Face aux menaces commerciales américaines, l’Europe doit réagir fermement
La volonté de Donald Trump de taxer fortement les importations d’acier et d’aluminium porte le risque d’une déstabilisation des relations commerciales internationales. La réplique de l’Union européenne doit être ferme et coordonnée avec ses partenaires.
Par Sébastien Jean
L’annonce par Donald Trump de la décision imminente de frapper les importations américaines d’acier d’une taxe de 25 % et celles d’aluminium de 10 % n’est pas seulement un incident commercial de plus. Si elle était confirmée, elle serait profondément déstabilisante pour les relations commerciales internationales et leur cadre institutionnel, pour plusieurs raisons.
La taille, d’abord. Les mesures annoncées concerneraient près de 50 milliards de dollars d’importations, une valeur probablement sans précédent pour ce type de mesures, qui plus est dans des secteurs sensibles et sans limitation de durée.
La manière, ensuite. En invoquant la sécurité nationale, le Président américain signifie on ne peut plus clairement que le politique prime l’économique dans son approche des questions commerciales. C’est aller à l’encontre de l’essence même du système commercial multilatéral, dont l’objet est de s’entendre sur des règles permettant de gérer les tensions éventuelles sans avoir recours au rapport de force politique.

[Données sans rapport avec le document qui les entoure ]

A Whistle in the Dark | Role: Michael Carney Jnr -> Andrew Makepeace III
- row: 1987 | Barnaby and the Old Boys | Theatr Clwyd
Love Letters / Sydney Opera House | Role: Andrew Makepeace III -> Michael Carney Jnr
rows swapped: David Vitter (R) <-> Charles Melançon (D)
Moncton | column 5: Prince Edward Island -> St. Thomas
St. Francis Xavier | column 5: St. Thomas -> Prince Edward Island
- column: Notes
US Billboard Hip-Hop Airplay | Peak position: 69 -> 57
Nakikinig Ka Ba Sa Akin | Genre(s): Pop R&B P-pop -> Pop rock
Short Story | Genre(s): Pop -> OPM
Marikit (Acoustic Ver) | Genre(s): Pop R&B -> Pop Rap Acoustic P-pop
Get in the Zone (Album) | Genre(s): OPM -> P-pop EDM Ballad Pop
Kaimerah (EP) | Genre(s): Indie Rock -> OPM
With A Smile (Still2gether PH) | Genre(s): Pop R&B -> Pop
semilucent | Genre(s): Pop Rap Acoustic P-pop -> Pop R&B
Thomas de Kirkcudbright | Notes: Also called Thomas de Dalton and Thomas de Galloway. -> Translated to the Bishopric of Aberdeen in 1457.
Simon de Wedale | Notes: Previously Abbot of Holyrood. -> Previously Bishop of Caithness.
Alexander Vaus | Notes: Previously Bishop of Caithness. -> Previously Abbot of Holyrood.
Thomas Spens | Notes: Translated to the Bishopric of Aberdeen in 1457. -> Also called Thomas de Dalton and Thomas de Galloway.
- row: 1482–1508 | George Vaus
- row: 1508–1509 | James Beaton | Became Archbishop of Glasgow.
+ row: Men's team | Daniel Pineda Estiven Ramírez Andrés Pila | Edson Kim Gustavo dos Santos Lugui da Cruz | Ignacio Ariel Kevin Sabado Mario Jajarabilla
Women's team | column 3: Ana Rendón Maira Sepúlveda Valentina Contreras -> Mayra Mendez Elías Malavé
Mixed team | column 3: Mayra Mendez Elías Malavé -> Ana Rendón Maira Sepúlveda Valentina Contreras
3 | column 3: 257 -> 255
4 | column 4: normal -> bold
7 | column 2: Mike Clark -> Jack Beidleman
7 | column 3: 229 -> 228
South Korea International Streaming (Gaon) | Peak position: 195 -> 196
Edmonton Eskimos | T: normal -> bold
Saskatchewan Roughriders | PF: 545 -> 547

La signification politique, enfin. La question commerciale est âprement débattue depuis le début du mandat de Donald Trump au sein même de la Maison Blanche. Cette annonce suggère que les tenants du nationalisme économique tiennent désormais le haut du pavé, ce que confirme la démission de Gary Cohn, principal conseiller économique du président et représentant emblématique des milieux d’affaires parmi ses proches. Même si rien n’est figé dans une administration aussi instable et imprévisible, cela n’augure rien de bon pour la suite, d’autant que l’enquête en cours sur les violations présumées de droits propriété intellectuelle par la Chine pourrait bientôt venir jeter de l’huile sur le feu, et que le signal envoyé aux lobbys les incitera à redoubler de sollicitations pour obtenir chacun une protection sur mesure.
Les précédents récents suggèrent que ces mesures n’apporteront rien de bon à l’économie américaine, hormis pour les actionnaires des entreprises bénéficiant directement de la protection. Les mesures de sauvegarde décrétées par Georges W. Bush en 2002 contre les importations d’acier ont ainsi détruit beaucoup plus d’emplois dans les secteurs utilisateurs d’acier qu’elles n’en ont protégé dans l’industrie sidérurgique. Pour les partenaires, le résultat est encore plus clair, c’est une entrave à l’accès au marché américain qui va directement léser leurs intérêts et potentiellement détruire des emplois dans les entreprises concernées.
Face à cette menace, comment réagir ? Personne ne gagne à une guerre commerciale parce que les coûts induits (inflation, contraction des secteurs exportateurs, perturbation des chaînes d’approvisionnement, affaiblissement de l’innovation, arbitraire des décisions politiques protectionnistes) sont très supérieurs aux bénéfices. Et l’Union Européenne a, plus que tout autre, intérêt à défendre un système commercial basé sur des règles plutôt que des rapports de force politiques, parce qu’elle n’a pas la même cohésion politique qu’un État.
Il faut donc éviter la surenchère, mais cette violation manifeste et délibérée de leurs engagements internationaux par les États-Unis appelle une réponse ferme, à la fois pour ne pas valider la stratégie du Président Trump et pour se donner les moyens d’influer sur la politique américaine et de limiter les dégâts. Le différend doit naturellement être porté devant l’OMC, mais cela ne saurait suffire dans le contexte actuel étant donné les délais prévisibles, d’au moins trois ans, et l’incertitude créée par le blocage des institutions par les États-Unis. Dans le respect de l’esprit des accords internationaux, d’autres mesures « de compensation » sont possibles. Comme l’ont montré plusieurs précédents, notamment en 2003, des représailles ciblées sur des produits politiquement sensibles, par exemple parce que leur site de production est une circonscription importante, sont un moyen de pression efficace. A juste titre, la Commission européenne a annoncé préparer des mesures de ce type. Donald Trump fait des relations commerciales un sujet politique, c’est par la politique qu’il faut lui répondre.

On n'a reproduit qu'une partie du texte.